Hi! I am trying to run inferences on a semantic segmentation model (DANet - using TASM git repository) that i converted to TRT using TF-TRT.
I need this model to run in real time. The model itself takes about 17ms to run an inference which is fine, but it returns a tensor which every pixel has its class number. If I would like to convert the tensor to an rgb image (with set colours for each class), it takes around 80ms no matter which way I try.
I tried converting to a numpy array, then using np.where() for each class - the conversion to numpy takes 80ms.
Tried using tf.where() on each class, then just using the tensor to save the image without conversion - The first time tf.where() gets called it takes 80ms, the for the other classes it takes ~4ms but for every frame it “resets”
Tried using tf.matmul() then converting to numpy - tf.matmul() takes 80ms.

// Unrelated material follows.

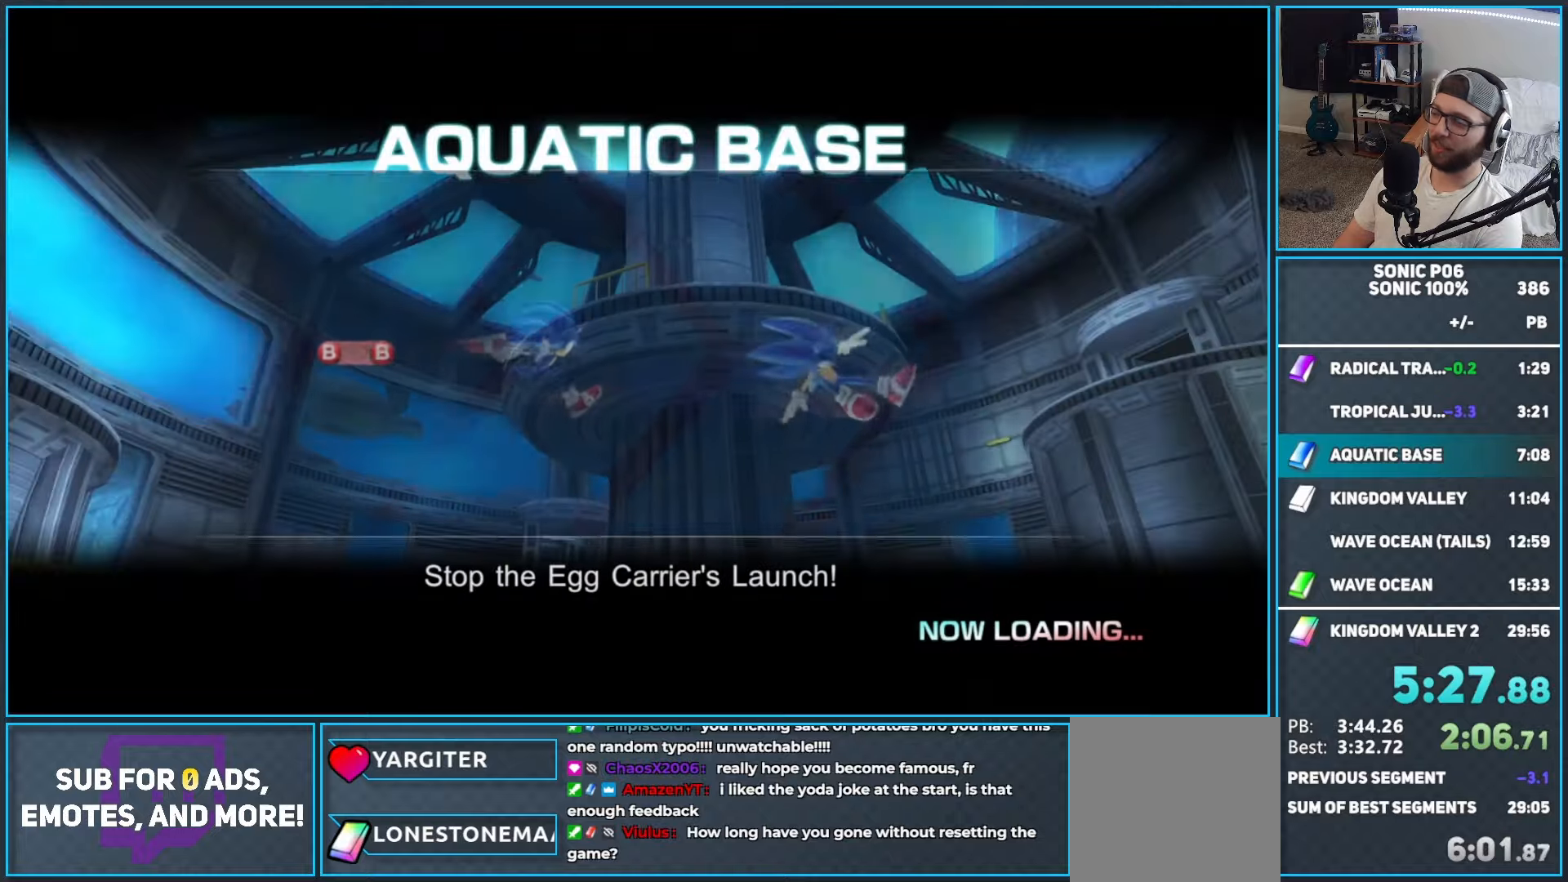
{"dt_ms": 500, "buttons": [], "left_stick": "center", "right_stick": "center", "button_events": []}
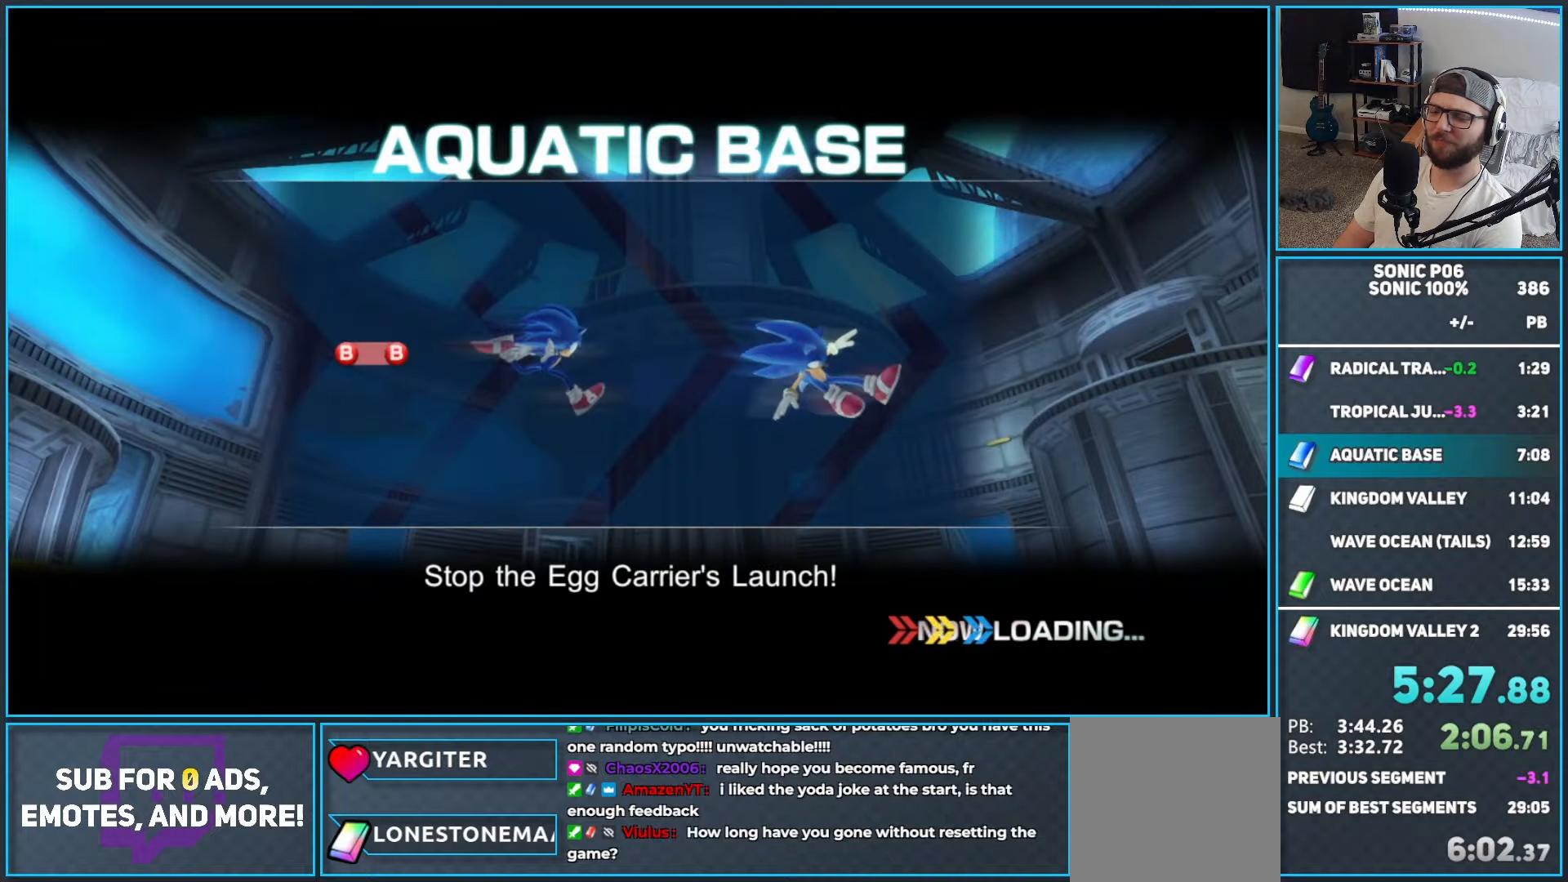
{"dt_ms": 500, "buttons": [], "left_stick": "center", "right_stick": "center", "button_events": []}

Overall it seems that either tensorflow builds its structures for every frame, eventhough it’s the exact same size & type - so I tried creating a tf.function that only except tensors from this kind of size & type so it’s already ‘preloaded’ but that didnt change anything.
So it might be a different problem, maybe the system is transferring the inference from the GPU to the CPU once i try using computational functions and this transfer takes 80ms?
Any help would be appreciated! Thanks.
Environment
TensorRT Version: 8.4.1.5
CUDA Version: 11.4.14
CUDNN Version: 8.4.1
Operating System + Version: Jetson Xavier AGX Jetpack v5.0.2 L4T 35.1.0
Python Version (if applicable): 3.8.10
TensorFlow Version (if applicable): 2.9.1+nv22.9
Relevant Files
TASM git: GitHub - JanMarcelKezmann/TensorFlow-Advanced-Segmentation-Models: A Python Library for High-Level Semantic Segmentation Models based on TensorFlow and Keras with pretrained backbones.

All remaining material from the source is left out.